We all know about the extinction of the dinosaurs. That catastrophe, as horrific as it was, the Permean extinction was worse. We've also heard about the various ice ages. But, the woolly mammoth days were child's play compared to the days when Earth was less inhabitable than Hoth from The Empire Strikes Back.

You know a comment about global warming would be inevitable at this point. You get the idea, so I'll save it for now. Suffice it to say, we're already one degree warmer; we've got nine to go, and the bacteria of the ocean today are essentially the same as the ones alive during the late Permean, that flourished while the rest of the world nearly died.

Posted: Fri Sep 01, 2006 8:32 am
by Kirk Hammett
Hmm...

What Scott says is well written ('Fraid I cannot compare). After reading that, has anybody heard of the theory that animals are at their peak and will go extinct soon? Animals...anything from hydra to hippo. Us.

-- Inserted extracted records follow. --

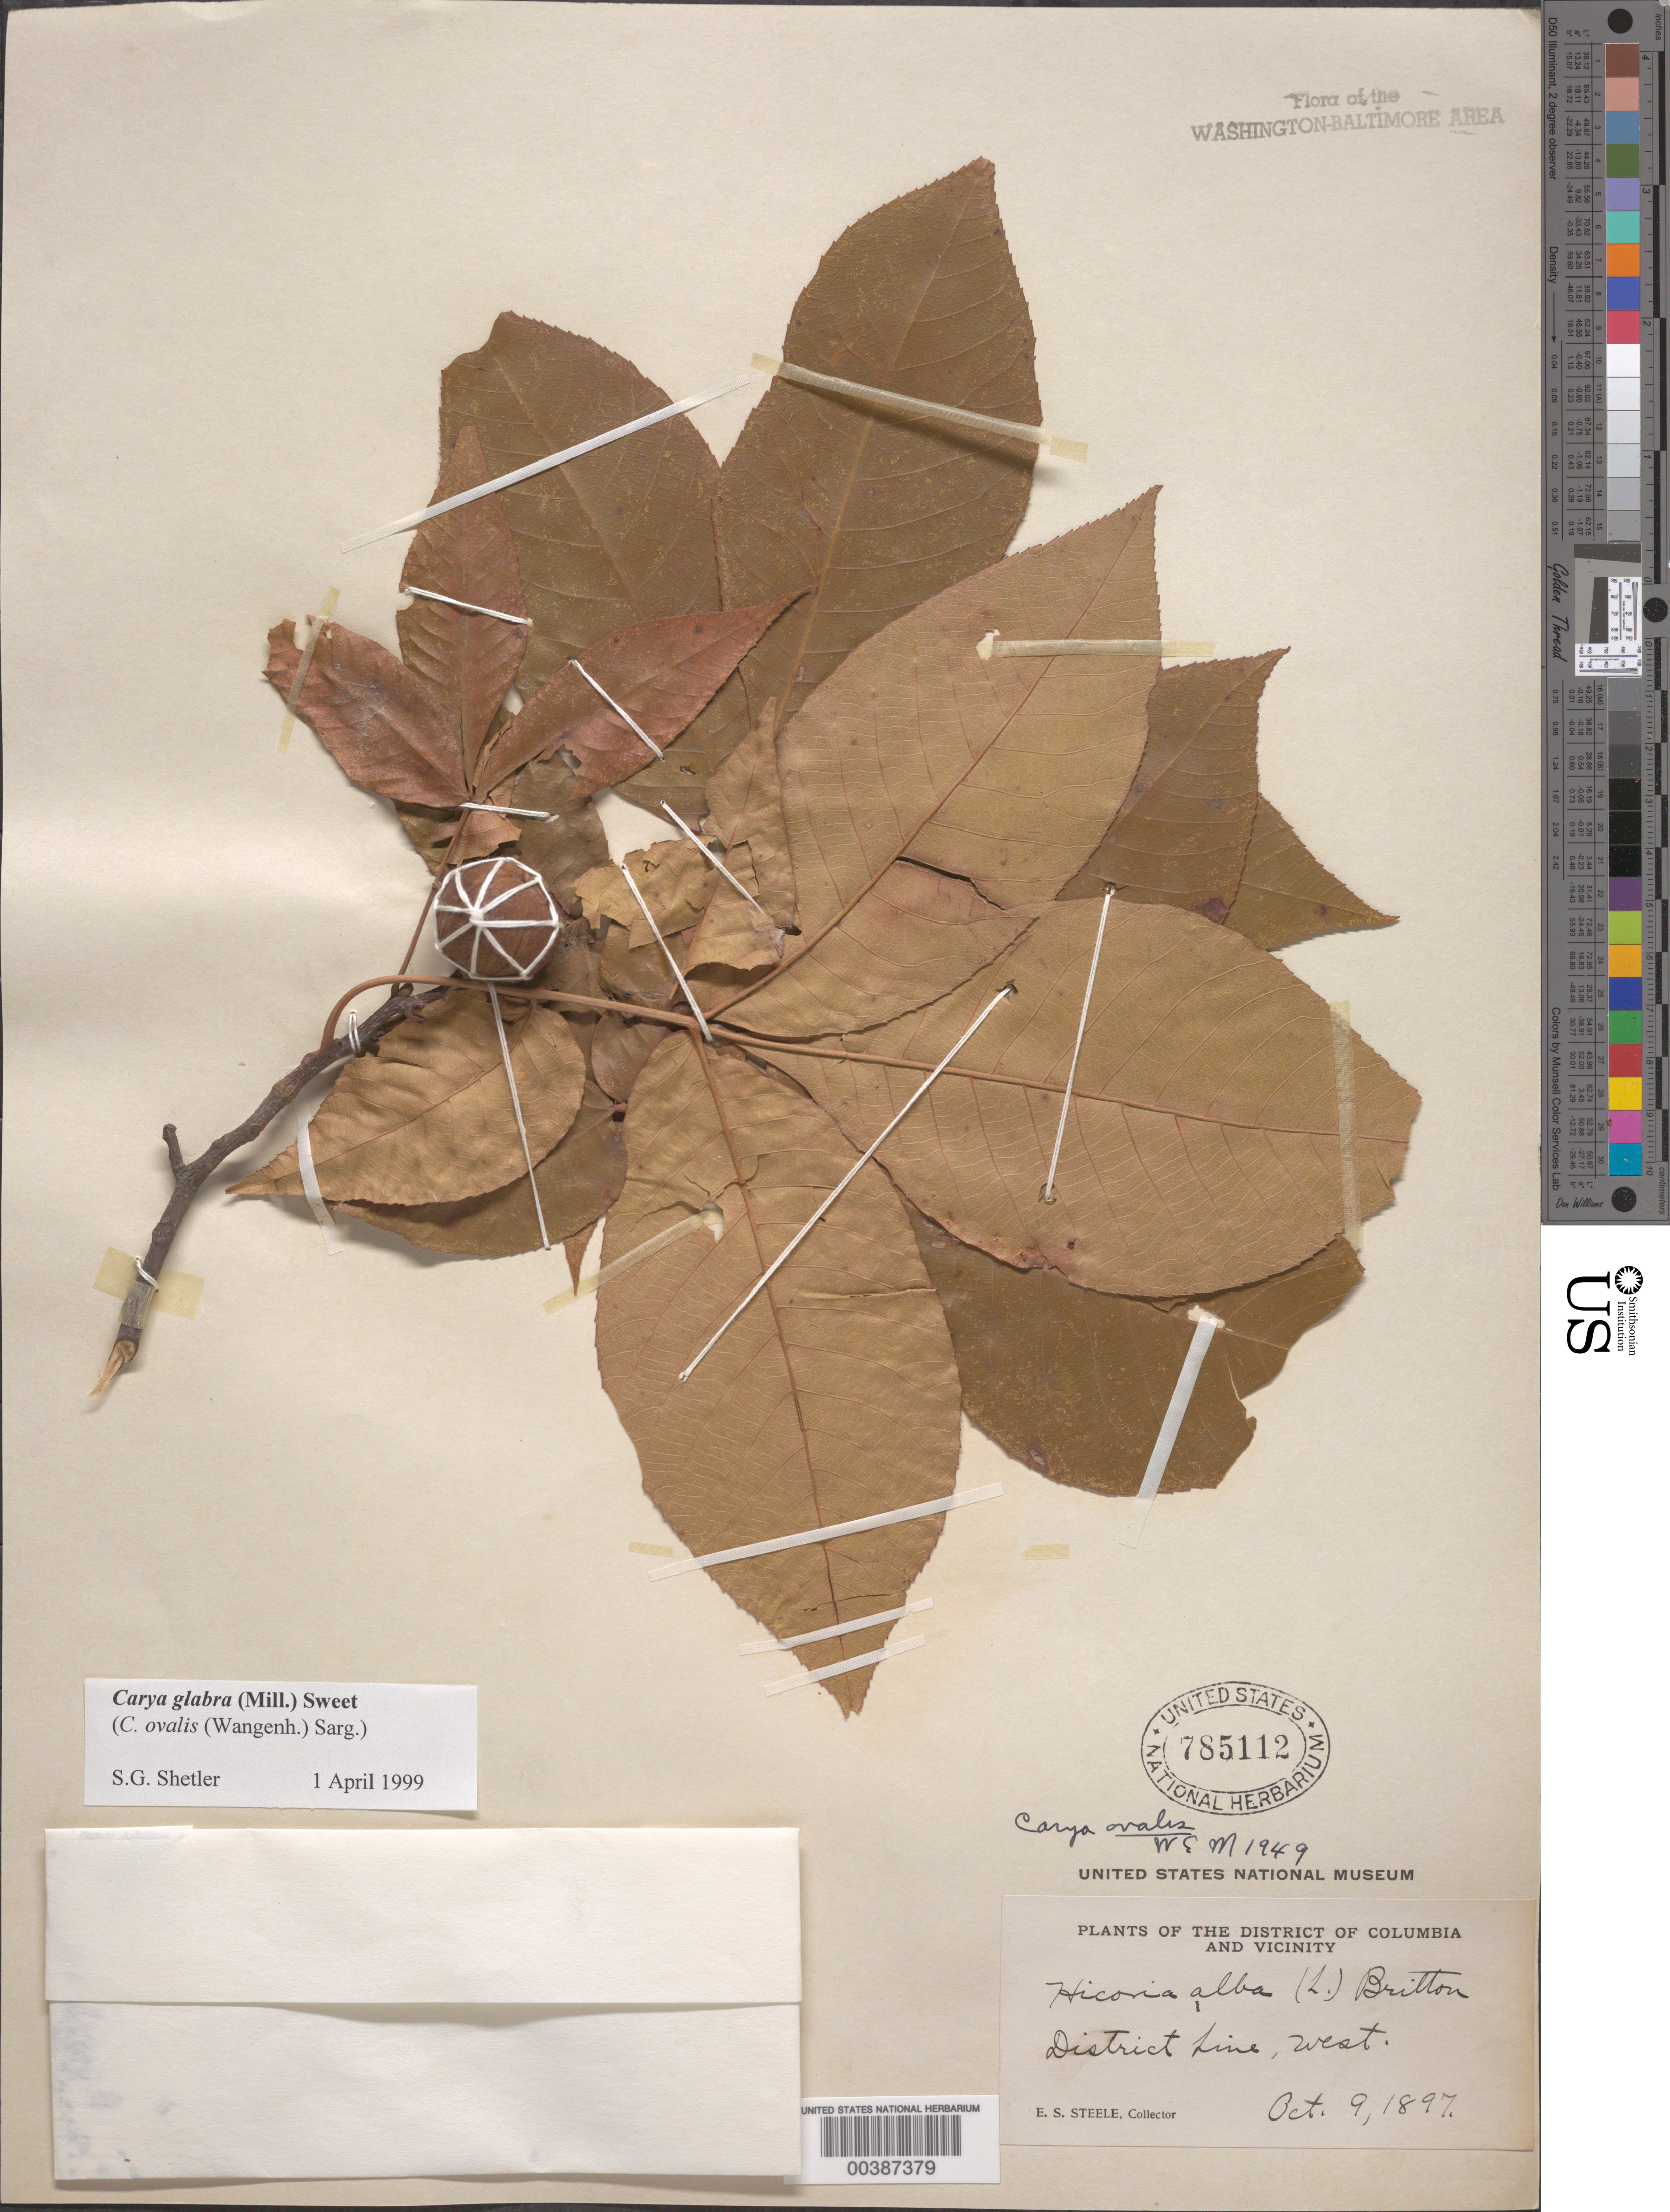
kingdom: Plantae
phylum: Tracheophyta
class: Magnoliopsida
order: Fagales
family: Juglandaceae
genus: Carya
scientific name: Carya glabra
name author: (Mill.) Sweet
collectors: E. Steele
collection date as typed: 09 Oct 1897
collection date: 1897-10-09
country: United States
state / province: District of Columbia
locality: District Line, West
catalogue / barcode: US 785112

One theory is climate change of course; prokaryotes (Bacteria etc) as Scott says are still very predominant...they're everywhere. Those that are parasites or have symbiotic relationships with animals may not survive, but those (Oh and also Archaea) that are okay by themselves or in their colonies will survive a huge climate shift. They are hardy creatures. This is in the event of a giant ice age; since animals have survived many many ice ages. It'd have to be all sorts of weird climate change.

I have to write a paper on this.

If anybody knows any sources that describe the theory that animals only have a few million years left...that are peer reviewed, drop me a private message! And if I have any facts wrong let me know.

Anyway just food for thought to add to Scott's. Our Earth has the most interesting history and future.